Data for processing:

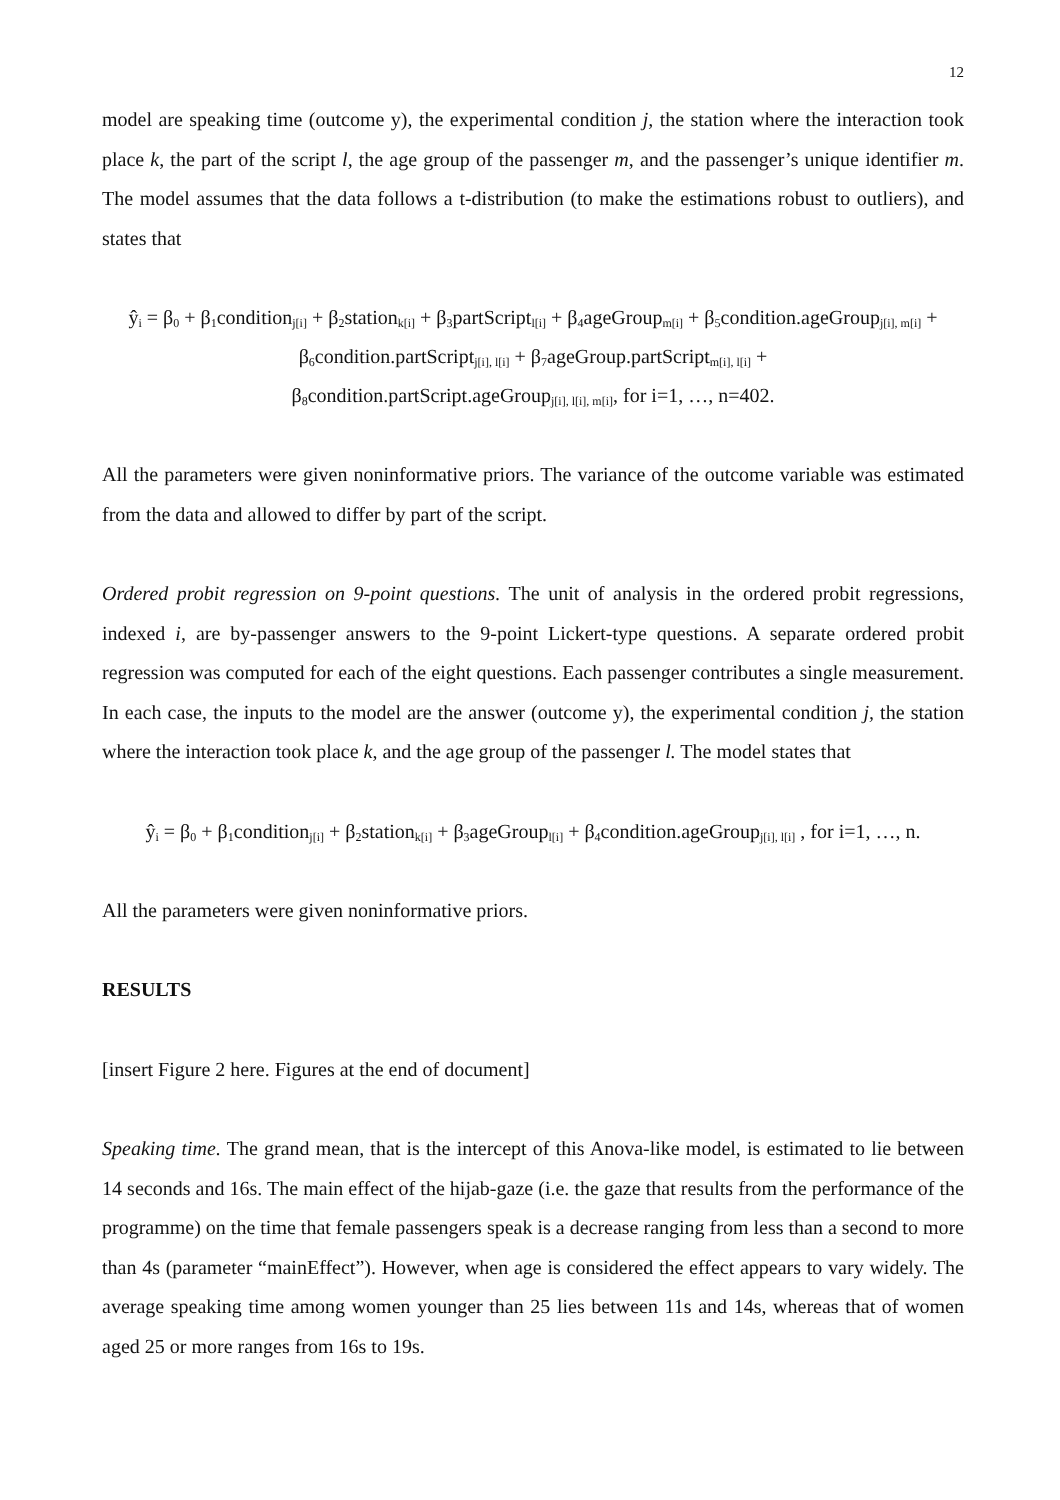12
model are speaking time (outcome y), the experimental condition j, the station where the interaction took place k, the part of the script l, the age group of the passenger m, and the passenger’s unique identifier m. The model assumes that the data follows a t-distribution (to make the estimations robust to outliers), and states that
ŷ<sub>i</sub> = β<sub>0</sub> + β<sub>1</sub>condition<sub>j[i]</sub> + β<sub>2</sub>station<sub>k[i]</sub> + β<sub>3</sub>partScript<sub>l[i]</sub> + β<sub>4</sub>ageGroup<sub>m[i]</sub> + β<sub>5</sub>condition.ageGroup<sub>j[i], m[i]</sub> +
β<sub>6</sub>condition.partScript<sub>j[i], l[i]</sub> + β<sub>7</sub>ageGroup.partScript<sub>m[i], l[i]</sub> +
β<sub>8</sub>condition.partScript.ageGroup<sub>j[i], l[i], m[i]</sub>, for i=1, …, n=402.
All the parameters were given noninformative priors. The variance of the outcome variable was estimated from the data and allowed to differ by part of the script.
Ordered probit regression on 9-point questions. The unit of analysis in the ordered probit regressions, indexed i, are by-passenger answers to the 9-point Lickert-type questions. A separate ordered probit regression was computed for each of the eight questions. Each passenger contributes a single measurement. In each case, the inputs to the model are the answer (outcome y), the experimental condition j, the station where the interaction took place k, and the age group of the passenger l. The model states that
ŷ<sub>i</sub> = β<sub>0</sub> + β<sub>1</sub>condition<sub>j[i]</sub> + β<sub>2</sub>station<sub>k[i]</sub> + β<sub>3</sub>ageGroup<sub>l[i]</sub> + β<sub>4</sub>condition.ageGroup<sub>j[i], l[i]</sub> , for i=1, …, n.
All the parameters were given noninformative priors.
RESULTS
[insert Figure 2 here. Figures at the end of document]
Speaking time. The grand mean, that is the intercept of this Anova-like model, is estimated to lie between 14 seconds and 16s. The main effect of the hijab-gaze (i.e. the gaze that results from the performance of the programme) on the time that female passengers speak is a decrease ranging from less than a second to more than 4s (parameter “mainEffect”). However, when age is considered the effect appears to vary widely. The average speaking time among women younger than 25 lies between 11s and 14s, whereas that of women aged 25 or more ranges from 16s to 19s.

Task prompt:
Give the tally of lines in the listing above that contain the string "noninformative", with nothing besides it.

Solution:
2